In-context learning (ICL) enables large language models (LLMs) to perform new tasks using only a few demonstrations. However, in Named Entity Recognition (NER), existing ICL methods typically rely on task-agnostic semantic similarity for demonstration retrieval, which often yields less relevant examples and leads to inferior results. We introduce DEER, a training-free ICL approach that enables LLMs to make more informed entity predictions through the use of label-grounded statistics. DEER leverages token-level statistics from training labels to identify tokens most informative for entity recognition, enabling entity-focused demonstrations. It further uses these statistics to detect and refine error-prone tokens through a targeted reflection step. Evaluated on five NER datasets across four LLMs, DEER consistently outperforms existing ICL methods and achieves performance comparable to supervised fine-tuning. Further analyses demonstrate that DEER improves example retrieval, remains effective on both seen and unseen entities, and exhibits strong robustness in low-resource settings.

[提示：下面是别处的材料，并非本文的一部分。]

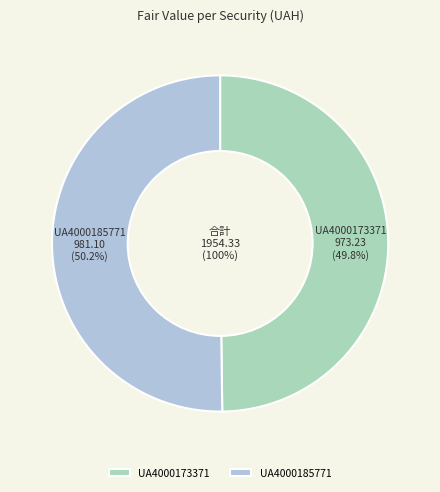

Which slice is the largest?

UA4000185771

翻译：上下文学习（ICL）使得大型语言模型（LLMs）仅通过少量示例即可执行新任务。然而，在命名实体识别（NER）中，现有的ICL方法通常依赖于任务无关的语义相似性进行示例检索，这往往导致检索到的示例相关性较低，从而产生较差的结果。我们提出了DEER，一种无需训练的ICL方法，通过利用标签基础统计信息，使LLMs能够做出更明智的实体预测。DEER利用训练标签中的词元级统计信息来识别对实体识别最具信息量的词元，从而实现以实体为中心的示例选择。该方法进一步利用这些统计信息，通过有针对性的反思步骤来检测并优化易出错的词元。在四个LLMs和五个NER数据集上的评估表明，DEER始终优于现有的ICL方法，并达到了与有监督微调相当的性能。进一步的分析显示，DEER改进了示例检索，对已见和未见实体均保持有效，并在低资源设置下展现出强大的鲁棒性。